スポーツは健康には有益だが、障害(けが)の発生率も高い。またそのけがは、誤った姿勢(俗に言う悪い姿勢)で誤った動作(悪いフォームなど)を繰り返して行うことで発生することが多い。例えば投球動作。1回1回は大したことのない負担でも積み重なることで関節にかかる負担が大きくなり、使いすぎ症候群(オーバーユースシンドローム)となって発生することが多いと説明がありました。その後、成長を示す「スキャモンの発育発達曲線(一般型・神経型・リンパ型・生殖型)」から、ゴールデンエイジ(小学生高学年から中学生1年生ころまで)のけがの予防は重要であり、年齢の特性に合わせてトレーニング指導を行うことが大切だということを強調されました。

けがの予防の正しい姿勢を知るために、参加者全員が立って、耳垂⇒肩峰⇒腸骨稜中央⇒大転子⇒大腿骨外顆⇒外果2cm前方部分が、一直線になっているか確認しました。意外に、普段から頭部前方位で猫背となっていることが多いとわかりました。
--*--
課題一覧>
[1] 本文によると、投球動作でけがが起こるのはなぜですか。1〜3文で説明してください。
[2] 本文の「スポーツは健康には有益だが、」から「ということを強調されました。」までを、そのまま含めて、「投球動作」を「素振り」に置き換えて書き直してもらえますか。
--*--
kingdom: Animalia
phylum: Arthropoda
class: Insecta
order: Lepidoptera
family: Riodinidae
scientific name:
--*--
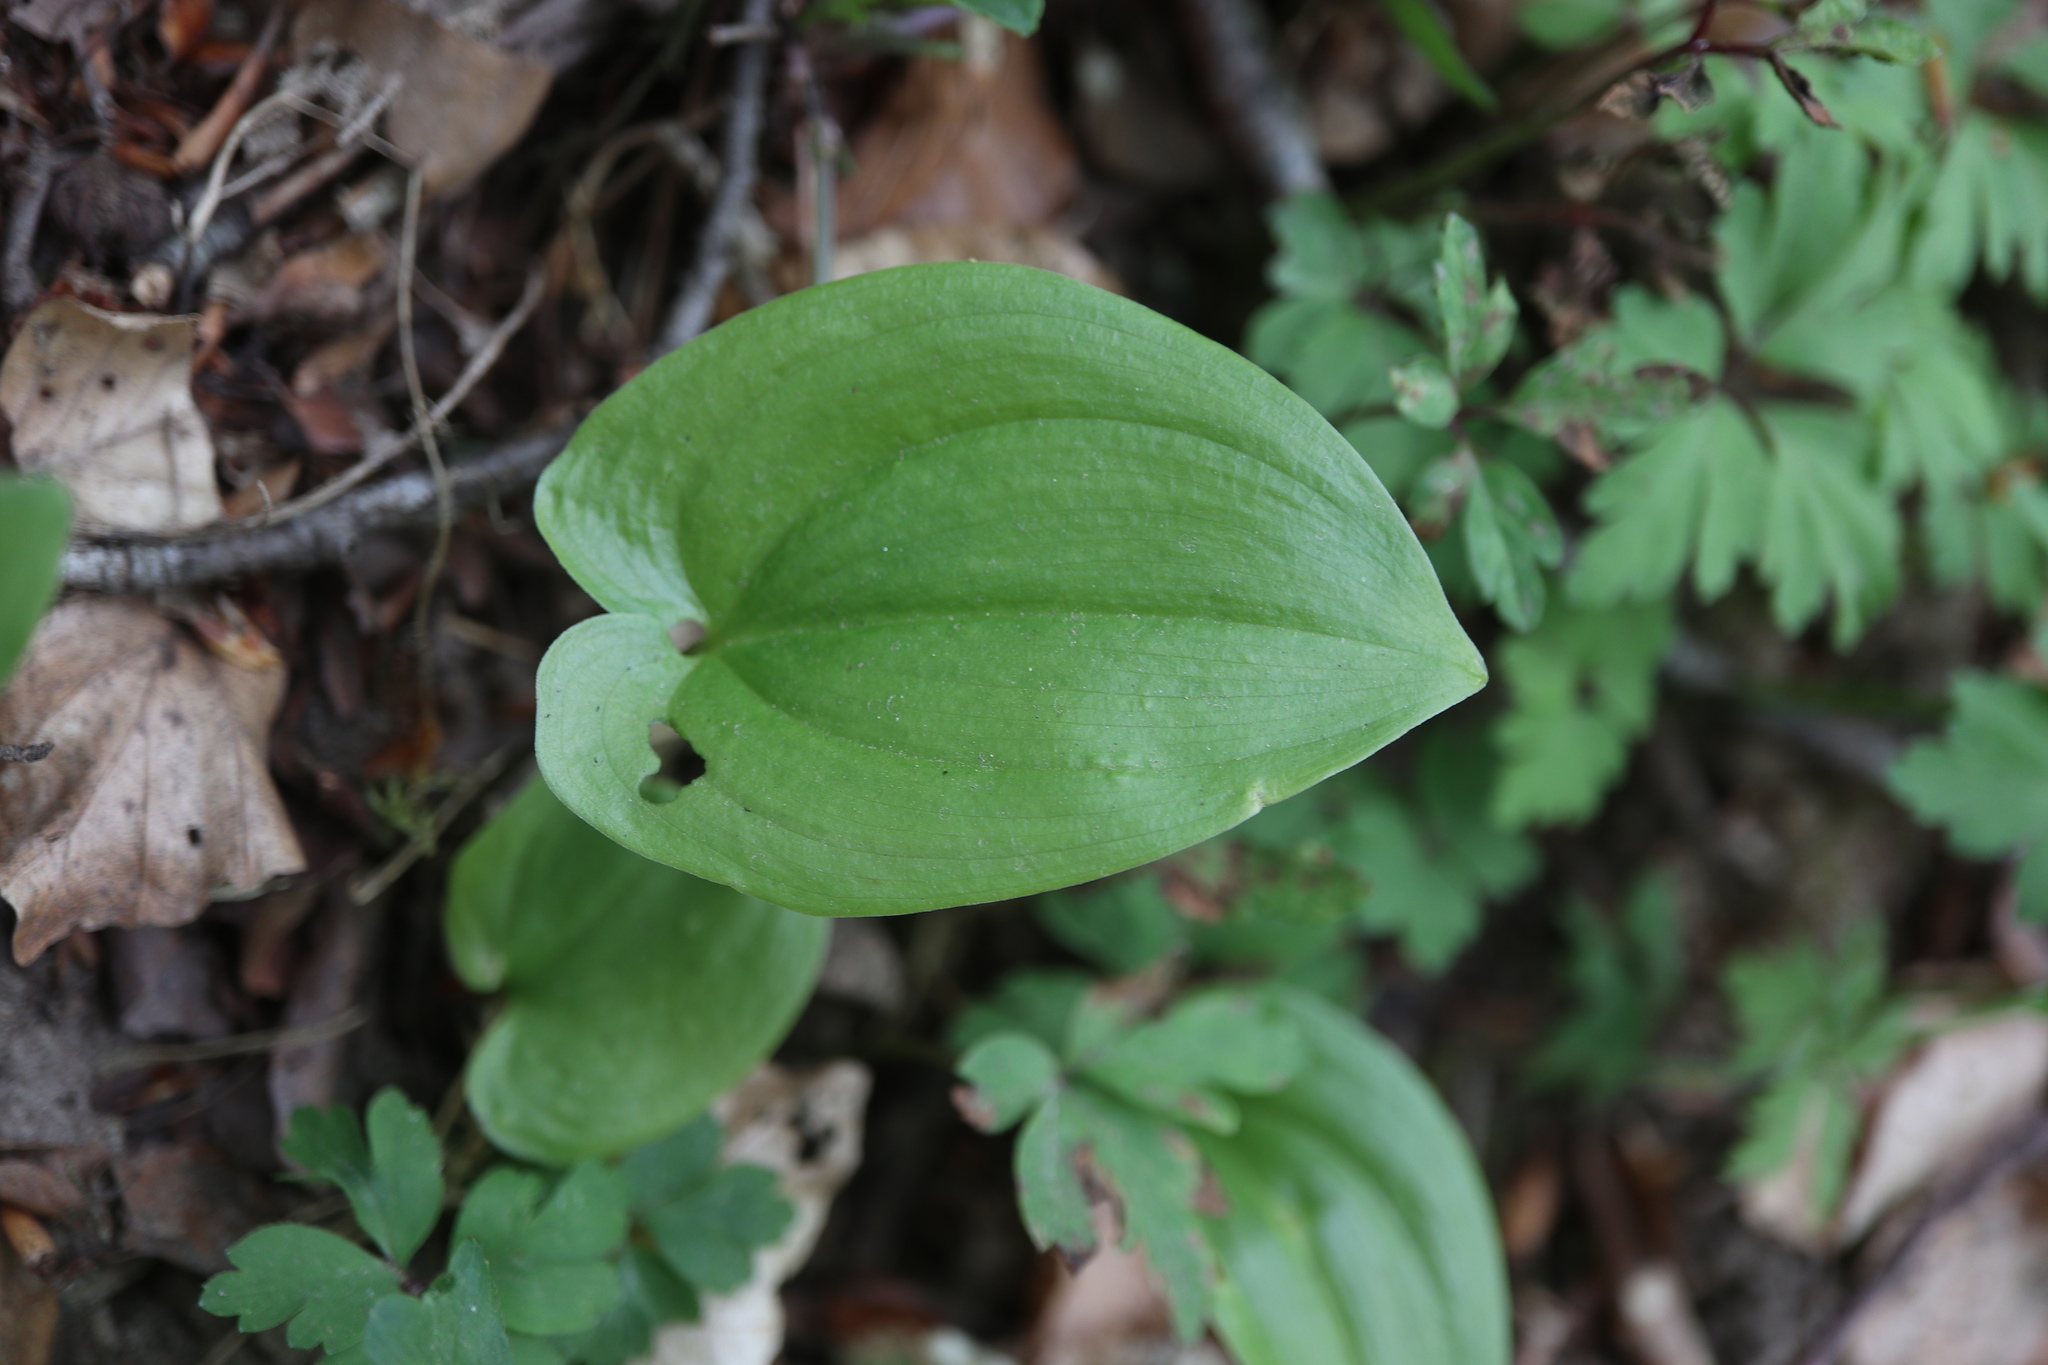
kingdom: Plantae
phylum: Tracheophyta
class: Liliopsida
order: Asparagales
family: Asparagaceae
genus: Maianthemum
--*--
各課題の解答>
[1] 1回ごとの負担は大したことがなくても、繰り返されて積み重なることで関節にかかる負担が大きくなるからです。その結果、使いすぎ症候群(オーバーユースシンドローム)となって発生することが多いとされています。

[2]
スポーツは健康には有益だが、障害(けが)の発生率も高い。またそのけがは、誤った姿勢(俗に言う悪い姿勢)で誤った動作(悪いフォームなど)を繰り返して行うことで発生することが多い。例えば素振り。1回1回は大したことのない負担でも積み重なることで関節にかかる負担が大きくなり、使いすぎ症候群(オーバーユースシンドローム)となって発生することが多いと説明がありました。その後、成長を示す「スキャモンの発育発達曲線(一般型・神経型・リンパ型・生殖型)」から、ゴールデンエイジ(小学生高学年から中学生1年生ころまで)のけがの予防は重要であり、年齢の特性に合わせてトレーニング指導を行うことが大切だということを強調されました。